• LIST OF TASKS
A - List every organization the climate change passage names.
B - Reproduce the part of the climate change passage between "In the long" and "as about data.", inclusive.

• PAGE EXTRACT
--- START ---
There’s also the deep love for creation, for the natural world. We were born to be in contact with the world around us and, though much of modernity is designed to insulate us from nature, it doesn’t really work. Any time the natural world breaks through — a sunset, an hour in the garden — we’re suddenly vulnerable to the realization that we care about things beyond ourselves. That’s why, for instance, the Boy Scouts and the Girl Scouts are so important: Get someone out in the woods at an impressionable age and you’ve accomplished something powerful. That’s why art and music need to be part of the story, right alongside bar graphs and pie charts. When we campaign about climate change at 350.org, we make sure to do it in the most beautiful places we know, the iconic spots that conjure up people’s connection to their history, their identity, their hope.
The great irony is that the climate skeptics have prospered by insisting that their opponents are radicals. In fact, those who work to prevent global warming are deeply conservative, insistent that we should leave the world in something like the shape we found it. We want our kids to know the world we knew. Here’s the definition of radical: doubling the carbon content of the atmosphere because you’re not completely convinced it will be a disaster. We want to remove every possible doubt before we convict in the courtroom, because an innocent man in a jail cell is a scandal, but outside of it we should act more conservatively.
In the long run, the climate deniers will lose; they’ll be a footnote to history. (Hey, even O.J. is finally in jail.) But they’ll lose because we’ll all lose, because by delaying action, they will have helped prevent us from taking the steps we need to take while there’s still time. If we’re going to make real change while it matters, it’s important to remember that their skepticism isn’t the root of the problem. It simply plays on our deep-seated resistance to change. That’s what gives the climate cynics ground to operate. That’s what we need to overcome, and at bottom that’s a battle as much about courage and hope as about data.
There’s a very well defined line that separates science from activism, and I think you guys have well and truly crossed it.
How will you ever get back on track?
Fair question MarcH. And thanks for asking it civilly.
I do think about it. I truly don’t think the line is clear or well-defined though. There is quite a debate among scientists in many fields about it. Ill post some of this soon.
Personally, I think it would be grossly unethical to NOT point out problems and threats to marine ecosystems and the planet as a whole if we were aware of them as scientists. I wish the media did a better job of this so that we didn’t have to. Science and environmental reporting is going down the tubes so scientists are having to step in and do a lot more communicating than we’d like.
--- END ---
(Source texts of formatted documents)
--- START ---
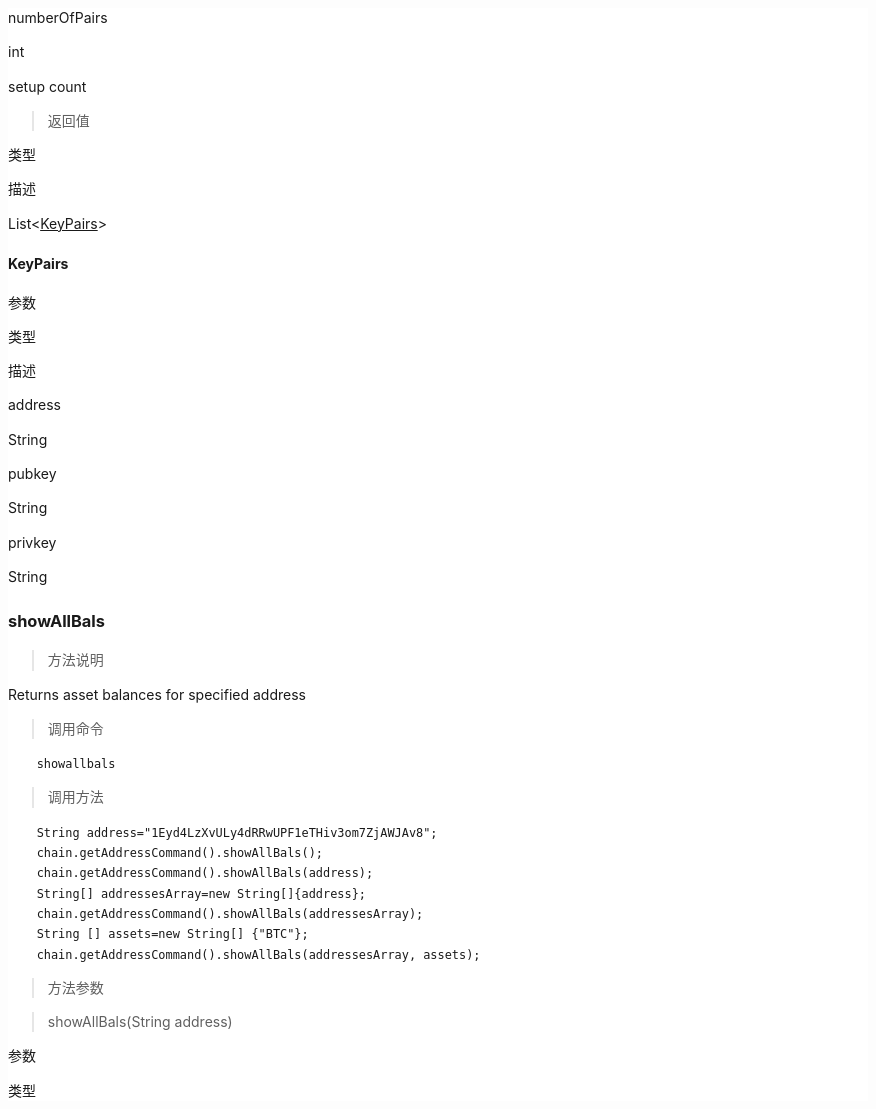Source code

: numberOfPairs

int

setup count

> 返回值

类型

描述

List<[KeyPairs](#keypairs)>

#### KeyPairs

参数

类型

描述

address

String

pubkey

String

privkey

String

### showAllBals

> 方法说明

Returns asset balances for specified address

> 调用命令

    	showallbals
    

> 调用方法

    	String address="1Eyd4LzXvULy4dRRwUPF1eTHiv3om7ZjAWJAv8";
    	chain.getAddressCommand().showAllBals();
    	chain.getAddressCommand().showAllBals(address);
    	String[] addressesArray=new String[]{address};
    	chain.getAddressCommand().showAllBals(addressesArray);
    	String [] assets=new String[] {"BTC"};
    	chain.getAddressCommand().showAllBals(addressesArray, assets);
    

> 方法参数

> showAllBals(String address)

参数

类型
--- END ---
• WRITTEN ANSWERS
A - Boy Scouts, Girl Scouts, 350.org

B -
In the long run, the climate deniers will lose; they’ll be a footnote to history. (Hey, even O.J. is finally in jail.) But they’ll lose because we’ll all lose, because by delaying action, they will have helped prevent us from taking the steps we need to take while there’s still time. If we’re going to make real change while it matters, it’s important to remember that their skepticism isn’t the root of the problem. It simply plays on our deep-seated resistance to change. That’s what gives the climate cynics ground to operate. That’s what we need to overcome, and at bottom that’s a battle as much about courage and hope as about data.